» **WHAT NEEDS TO BE DONE**:
Only lines containing "vertically" belong in the answer, each copied from the entries below.

[Stored items]
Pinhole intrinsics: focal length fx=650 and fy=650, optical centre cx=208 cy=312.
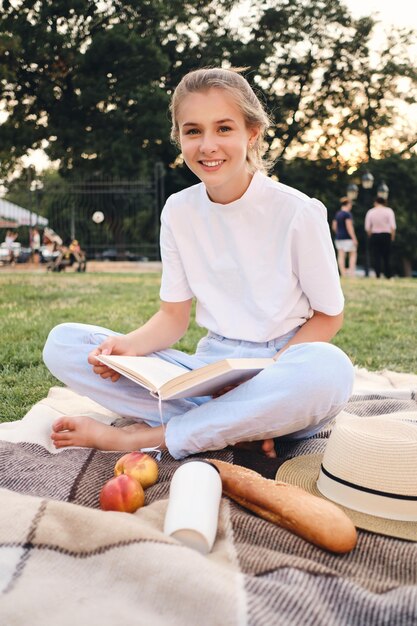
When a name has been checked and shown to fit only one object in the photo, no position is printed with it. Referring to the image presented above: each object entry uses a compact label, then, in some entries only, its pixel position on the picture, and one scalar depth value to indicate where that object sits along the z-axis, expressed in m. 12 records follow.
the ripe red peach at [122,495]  1.69
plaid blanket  1.16
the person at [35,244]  18.41
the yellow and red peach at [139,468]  1.91
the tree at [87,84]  21.92
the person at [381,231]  12.56
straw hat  1.65
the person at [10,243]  19.44
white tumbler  1.40
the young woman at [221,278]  2.30
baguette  1.47
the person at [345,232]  12.48
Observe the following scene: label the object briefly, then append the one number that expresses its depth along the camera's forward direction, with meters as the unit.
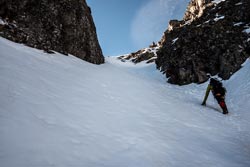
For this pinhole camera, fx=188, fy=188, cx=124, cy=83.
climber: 11.30
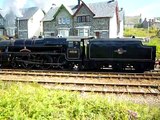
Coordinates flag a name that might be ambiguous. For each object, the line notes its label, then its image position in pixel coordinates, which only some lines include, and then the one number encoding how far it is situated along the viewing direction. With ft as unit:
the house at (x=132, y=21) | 377.30
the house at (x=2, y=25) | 189.64
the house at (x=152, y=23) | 353.16
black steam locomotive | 50.16
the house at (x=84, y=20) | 142.10
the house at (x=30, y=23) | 173.68
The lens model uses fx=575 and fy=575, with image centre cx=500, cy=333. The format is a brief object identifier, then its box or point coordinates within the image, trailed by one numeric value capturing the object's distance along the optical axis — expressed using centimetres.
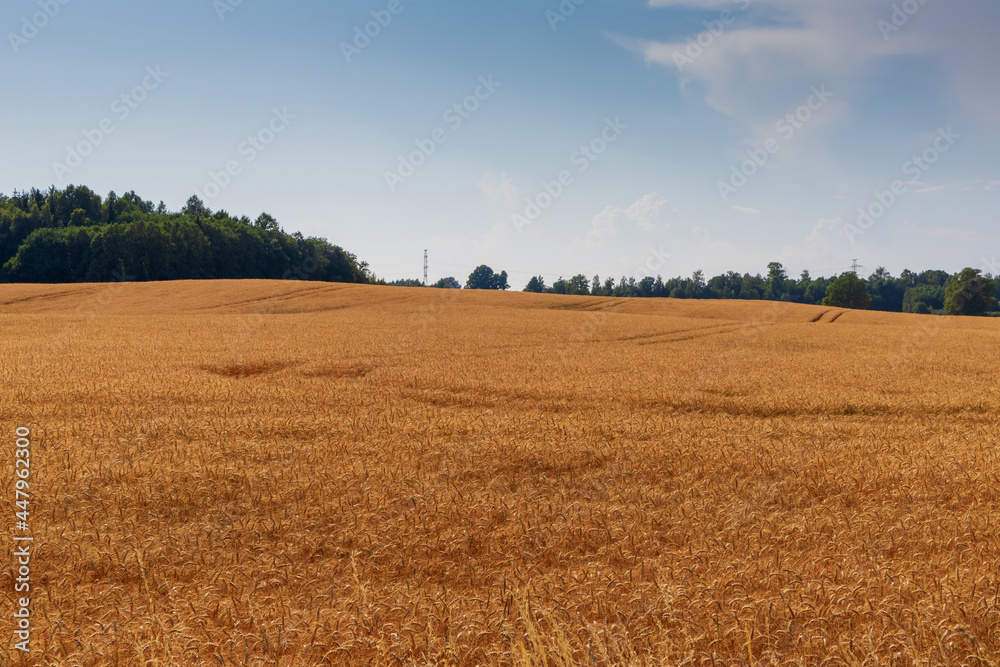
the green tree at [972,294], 9625
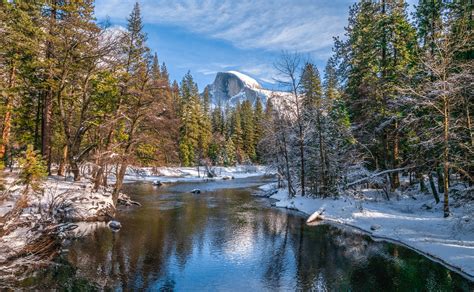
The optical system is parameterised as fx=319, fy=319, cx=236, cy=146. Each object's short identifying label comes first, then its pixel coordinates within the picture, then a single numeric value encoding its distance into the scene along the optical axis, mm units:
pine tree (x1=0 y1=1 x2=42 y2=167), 17891
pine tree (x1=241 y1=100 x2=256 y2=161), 72625
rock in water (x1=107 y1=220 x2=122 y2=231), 17234
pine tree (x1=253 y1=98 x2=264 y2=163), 73062
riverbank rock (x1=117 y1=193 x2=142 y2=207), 25400
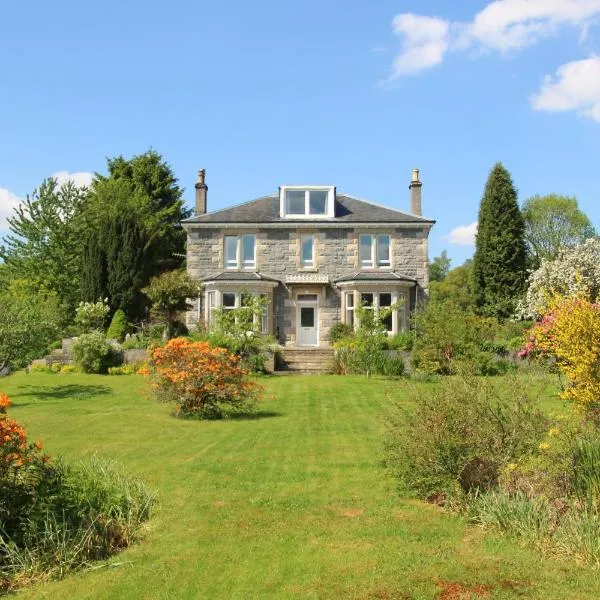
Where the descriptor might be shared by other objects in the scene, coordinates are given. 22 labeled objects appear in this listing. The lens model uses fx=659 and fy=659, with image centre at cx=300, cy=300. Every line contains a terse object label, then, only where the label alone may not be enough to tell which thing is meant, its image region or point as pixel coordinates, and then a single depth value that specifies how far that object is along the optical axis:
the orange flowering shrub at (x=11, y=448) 6.74
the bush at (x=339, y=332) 30.81
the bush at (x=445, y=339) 21.16
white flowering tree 33.41
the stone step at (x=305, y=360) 27.19
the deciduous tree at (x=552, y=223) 55.19
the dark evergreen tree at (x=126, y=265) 33.78
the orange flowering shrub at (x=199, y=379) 14.91
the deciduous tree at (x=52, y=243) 36.84
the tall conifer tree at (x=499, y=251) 40.03
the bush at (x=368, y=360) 23.78
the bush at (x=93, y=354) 26.03
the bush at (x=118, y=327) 30.38
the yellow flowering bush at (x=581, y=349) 8.86
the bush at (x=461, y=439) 8.15
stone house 32.34
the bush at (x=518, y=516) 6.86
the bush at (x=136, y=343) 27.50
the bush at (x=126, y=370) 25.66
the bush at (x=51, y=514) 6.35
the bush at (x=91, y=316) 30.34
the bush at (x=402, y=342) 27.33
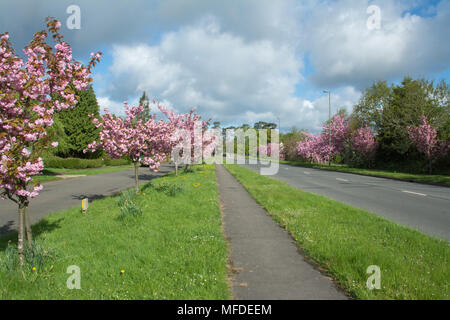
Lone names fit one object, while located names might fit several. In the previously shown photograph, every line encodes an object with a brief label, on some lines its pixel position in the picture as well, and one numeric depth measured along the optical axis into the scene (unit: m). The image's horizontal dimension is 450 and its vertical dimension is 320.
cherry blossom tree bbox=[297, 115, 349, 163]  39.66
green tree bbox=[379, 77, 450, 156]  28.31
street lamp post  38.30
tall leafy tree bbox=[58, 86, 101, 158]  35.03
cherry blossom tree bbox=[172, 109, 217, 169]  21.89
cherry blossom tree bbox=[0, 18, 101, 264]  3.89
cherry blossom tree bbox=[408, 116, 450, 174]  25.36
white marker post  8.73
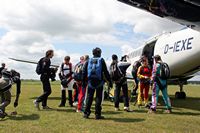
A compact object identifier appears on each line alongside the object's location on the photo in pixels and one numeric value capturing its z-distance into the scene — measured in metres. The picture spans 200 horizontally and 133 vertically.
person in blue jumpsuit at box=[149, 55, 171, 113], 6.53
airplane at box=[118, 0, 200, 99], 6.10
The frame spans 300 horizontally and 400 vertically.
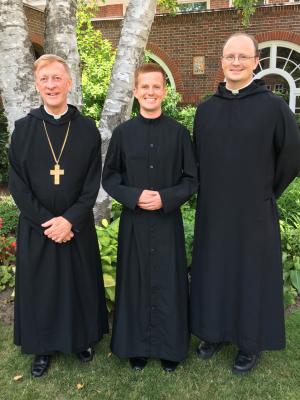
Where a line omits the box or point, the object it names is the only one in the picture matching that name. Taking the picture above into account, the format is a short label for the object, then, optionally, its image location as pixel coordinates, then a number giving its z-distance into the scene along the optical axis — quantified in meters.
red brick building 13.39
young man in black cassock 2.76
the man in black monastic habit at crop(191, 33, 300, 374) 2.75
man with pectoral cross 2.76
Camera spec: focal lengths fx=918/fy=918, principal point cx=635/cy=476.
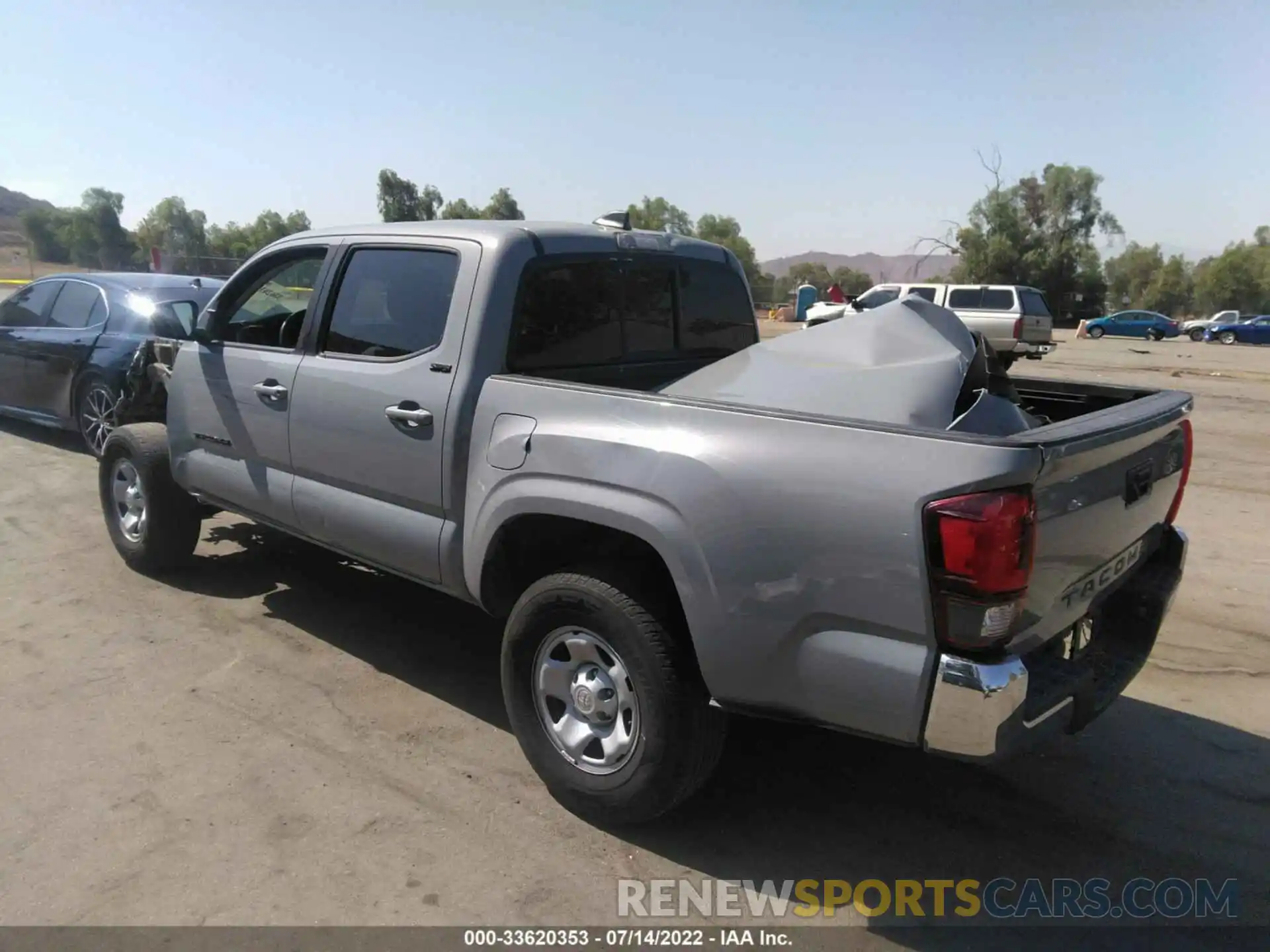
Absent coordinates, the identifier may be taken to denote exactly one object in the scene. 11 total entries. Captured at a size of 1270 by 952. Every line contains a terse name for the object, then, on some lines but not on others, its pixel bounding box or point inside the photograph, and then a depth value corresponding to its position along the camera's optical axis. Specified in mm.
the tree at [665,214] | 92000
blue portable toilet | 35781
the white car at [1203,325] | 44594
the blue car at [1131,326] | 44094
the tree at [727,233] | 99031
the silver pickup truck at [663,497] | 2383
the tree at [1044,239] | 63469
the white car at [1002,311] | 23812
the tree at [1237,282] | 75856
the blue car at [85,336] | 8188
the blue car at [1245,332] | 41594
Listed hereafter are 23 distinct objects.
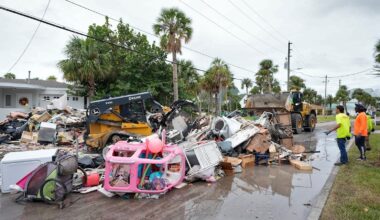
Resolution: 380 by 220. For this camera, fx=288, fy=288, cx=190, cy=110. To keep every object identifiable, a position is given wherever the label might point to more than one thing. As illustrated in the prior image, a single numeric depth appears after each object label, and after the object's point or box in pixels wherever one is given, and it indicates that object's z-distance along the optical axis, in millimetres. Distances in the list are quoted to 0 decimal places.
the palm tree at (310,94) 67838
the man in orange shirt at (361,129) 8750
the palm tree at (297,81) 53162
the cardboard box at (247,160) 8633
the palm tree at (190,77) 31931
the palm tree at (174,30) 22328
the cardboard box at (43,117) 15008
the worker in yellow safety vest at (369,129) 11055
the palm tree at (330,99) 84350
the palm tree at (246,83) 60875
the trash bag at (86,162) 7977
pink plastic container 5738
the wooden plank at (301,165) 8303
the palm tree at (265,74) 42997
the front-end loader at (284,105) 16906
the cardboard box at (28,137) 12930
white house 27467
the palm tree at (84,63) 24203
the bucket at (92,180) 6477
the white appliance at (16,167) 5949
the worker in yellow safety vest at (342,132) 8648
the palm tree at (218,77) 31489
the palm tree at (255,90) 53156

» **ANSWER TO THE PROBLEM**:
A compact object identifier appears on each line alongside the object's location on the photo in pixels and one numeric value capturing its z-distance into the scene — measured in metres. The picture spans 200 horizontally and 133 vertically.
The frame spans 300 horizontally and 400 vertically.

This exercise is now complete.